Spirometric and anthropometric parameters in children with non-CF BE remain stable over a 3- to 5-year follow-up period once appropriate therapy is instituted. Severe exacerbations result in accelerated lung function decline. Increased medical cognizance of children with chronic moist cough is needed for early diagnosis, better management, and improving overall outcome in BE.
非囊性纤维化(非 CF)支气管扩张症(BE)患儿的纵向 FEV1 数据存在争议,并且该组人群的肺功能和生长演变尚无多因素数据。我们对非 CF BE 患儿的肺功能和生长进行了纵向研究,并探讨了与这些参数随时间变化相关的生物学上合理的因素。
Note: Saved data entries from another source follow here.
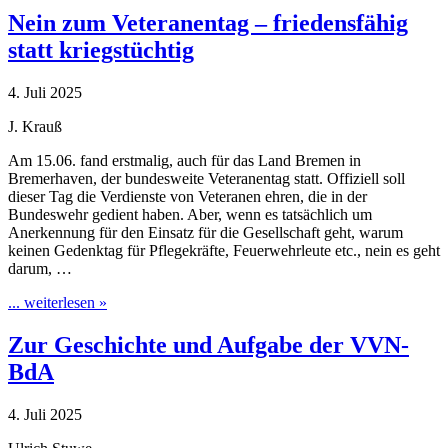
Nein zum Veteranentag – friedensfähig
statt kriegstüchtig
4. Juli 2025
J. Krauß
Am 15.06. fand erstmalig, auch für das Land Bremen in
Bremerhaven, der bundesweite Veteranentag statt. Offiziell soll
dieser Tag die Verdienste von Veteranen ehren, die in der
Bundeswehr gedient haben. Aber, wenn es tatsächlich um
Anerkennung für den Einsatz für die Gesellschaft geht, warum
keinen Gedenktag für Pflegekräfte, Feuerwehrleute etc., nein es geht
darum, …
... weiterlesen »
Zur Geschichte und Aufgabe der VVN-
BdA
4. Juli 2025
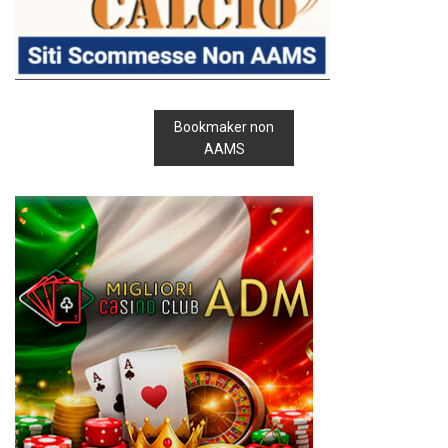
Bookmaker non
AAMS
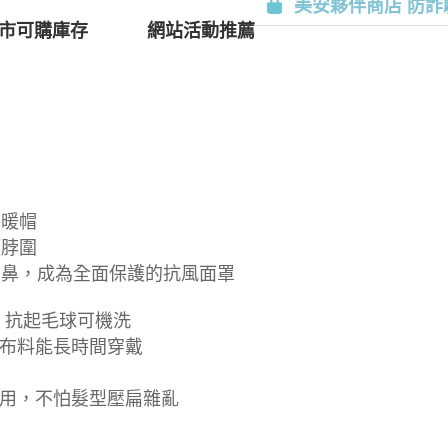
美安夥伴商店 防詐
市可購庫存
網站活動推薦
保暖帽
頸脖圍
口鼻，成為全面保護的抗風面罩
，抗起毛球可機洗
布料能長時間穿戴
用，不怕髮型壓扁雜亂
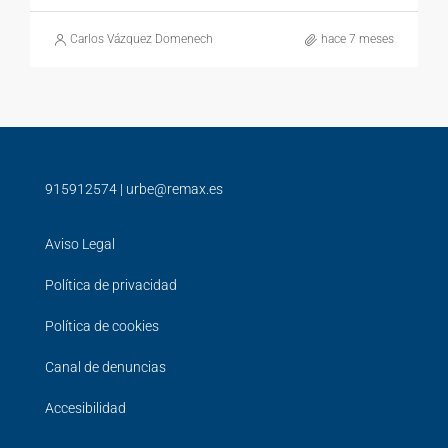
Carlos Vázquez Domenech
hace 7 meses
915912574
|
urbe@remax.es
Aviso Legal
Política de privacidad
Política de cookies
Canal de denuncias
Accesibilidad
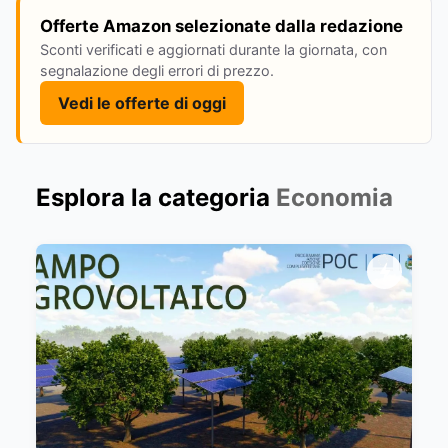
Offerte Amazon selezionate dalla redazione
Sconti verificati e aggiornati durante la giornata, con
segnalazione degli errori di prezzo.
Vedi le offerte di oggi
Esplora la categoria
Economia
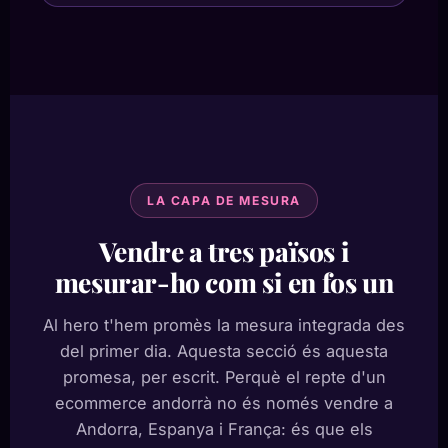
LA CAPA DE MESURA
Vendre a tres països i
mesurar-ho com si en fos un
Al hero t'hem promès la mesura integrada des
del primer dia. Aquesta secció és aquesta
promesa, per escrit. Perquè el repte d'un
ecommerce andorrà no és només vendre a
Andorra, Espanya i França: és que els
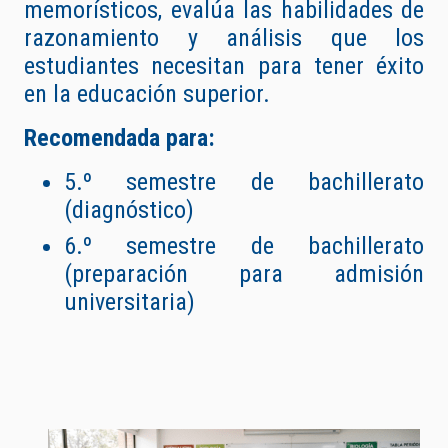
memorísticos, evalúa las habilidades de
razonamiento y análisis que los
estudiantes necesitan para tener éxito
en la educación superior.
Recomendada para:
5.º semestre de bachillerato
(diagnóstico)
6.º semestre de bachillerato
(preparación para admisión
universitaria)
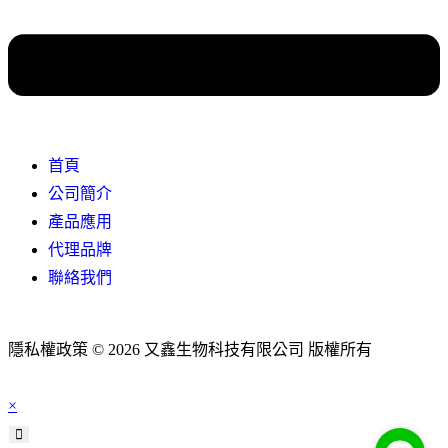
首頁
公司簡介
產品應用
代理品牌
聯絡我們
隱私權政策 © 2026 又鑫生物科技有限公司 版權所有
×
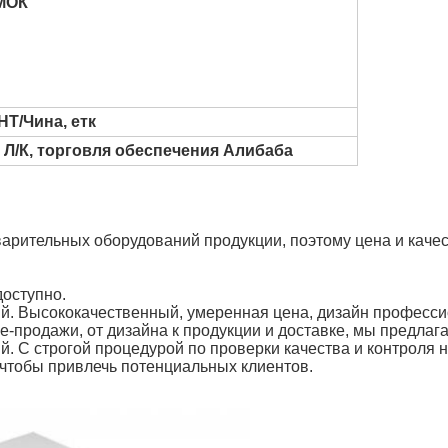
 МОК
Т/Чина, етк
, Л/К, торговля обеспечения Алибаба
арительных оборудований продукции, поэтому цена и качес
доступно.
й. Высококачественный, умеренная цена, дизайн професси
-продажи, от дизайна к продукции и доставке, мы предлаг
. С строгой процедурой по проверки качества и контроля 
 чтобы привлечь потенциальных клиентов.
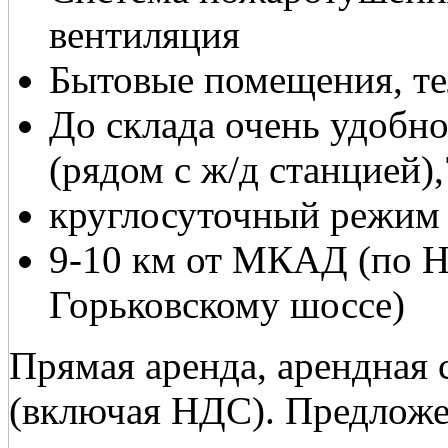
вентиляция
Бытовые помещения, те
До склада очень удобн
(рядом с ж/д станцией)
круглосуточный режим
9-10 км от МКАД (по 
Горьковскому шоссе)
Прямая аренда, арендная с
(включая НДС). Предложе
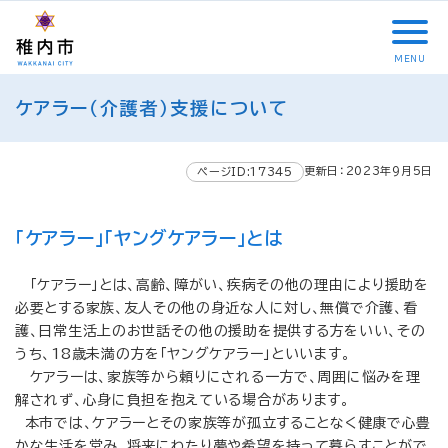
こ
メ
サ
本
こ
メ
本
こ
イ
イ
文
こ
イ
文
か
ン
ト
こ
か
ン
へ
MENU
ら
メ
内
こ
ら
メ
移
こ
サ
ニ
共
ま
フ
ニ
動
ケアラー（介護者）支援について
こ
イ
ュ
通
で
ッ
ュ
し
か
ト
ー
メ
タ
ー
ま
ら
内
こ
ニ
ー
へ
す
更新日：2023年9月5日
本
ページID:17345
共
こ
ュ
メ
移
文
通
ま
ー
ニ
動
で
メ
で
こ
ュ
し
「ケアラー」「ヤングケアラー」とは
す
ニ
こ
ー
ま
。
ュ
ま
す
「ケアラー」とは、高齢、障がい、疾病その他の理由により援助を
ー
で
必要とする家族、友人その他の身近な人に対し、無償で介護、看
護、日常生活上のお世話その他の援助を提供する方をいい、その
うち、18歳未満の方を「ヤングケアラー」といいます。
ケアラーは、家族等から頼りにされる一方で、周囲に悩みを理
解されず、心身に負担を抱えている場合があります。
本市では、ケアラーとその家族等が孤立することなく健康で心豊
かな生活を営み、将来にわたり夢や希望を持って暮らすことがで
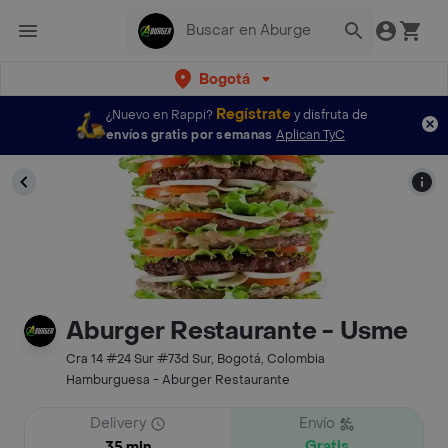
Bogotá
Regístrate
¿Nuevo en Rappi?
y disfruta de
envíos gratis por semanas
Aplican TyC
Aburger Restaurante - Usme
Cra 14 #24 Sur #73d Sur, Bogotá, Colombia
Hamburguesa - Aburger Restaurante
Delivery
Envío
Gratis
35 min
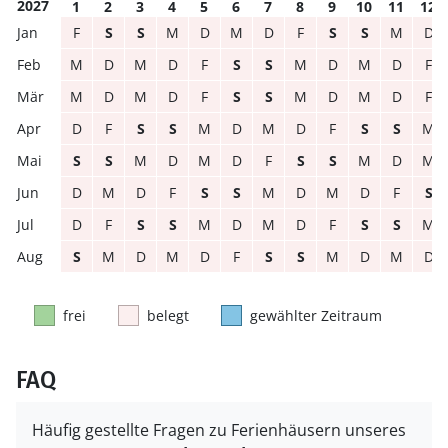
2027
1
2
3
4
5
6
7
8
9
10
11
12
F
S
S
M
D
M
D
F
S
S
M
D
M
D
M
D
F
S
S
M
D
M
D
F
M
D
M
D
F
S
S
M
D
M
D
F
D
F
S
S
M
D
M
D
F
S
S
M
S
S
M
D
M
D
F
S
S
M
D
M
D
M
D
F
S
S
M
D
M
D
F
S
D
F
S
S
M
D
M
D
F
S
S
M
S
M
D
M
D
F
S
S
M
D
M
D
frei
belegt
gewählter Zeitraum
FAQ
Häufig gestellte Fragen zu Ferienhäusern unseres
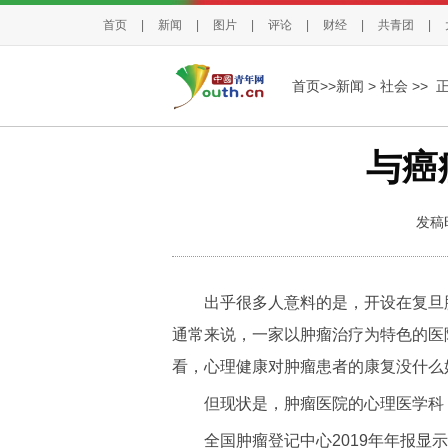
首页
|
新闻
|
图片
|
评论
|
财经
|
共青团
|
首页>>
新闻
>
社会
>> 
与癌
发稿时
出乎很多人意料的是，开设在复旦肿瘤
通常来说，一家以肿瘤治疗为特色的医
看，心理健康对肿瘤患者的康复没什么
但现状是，肿瘤医院的心理医学科
全国肿瘤登记中心2019年年报显示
回顾性分析了 52 例有≥3 年肺功能数据的患儿。分析了从基线开始第 3 年和第 5 年的年度人体测量学和肺活量测定值的变化。评估了性别、年龄、病因、基线 FEV1、发作频率、放射学范围、社会经济状况、环境烟草烟雾暴露和诊断时间的影响。
3 年内,该组的用力呼气流量 mid 呼气阶段预计百分比和 BMI z 评分分别每年改善 3.01(P=0.04;95%CI,0.14-5.86)和 0.089(P=0.01;95%CI,0.02-0.15)。FEV1%预计值、FVC%预计值和身高 z 评分均无明显改善。5 年内,FVC%预计值每年都有改善(斜率 1.74;P=0.001),但其他参数仅略有改善。免疫缺陷和基线 FEV1 较低的患儿在诊断时 BMI 较低。3 年内,FEV1 变化的唯一显著预测因素是住院发作频率和低基线 FEV1。诊断年龄每增加 1 岁,FEV1%预计值的下降幅度较大(但无统计学意义)。
一旦给予适当的治疗,非 CF BE 患儿的肺功能和人体测量参数在 3 至 5 年的随访期间保持稳定。严重发作会导致肺功能加速下降。需要提高对慢性湿咳患儿的医学认识,以便早期诊断、更好地管理,并改善 BE 的整体预后。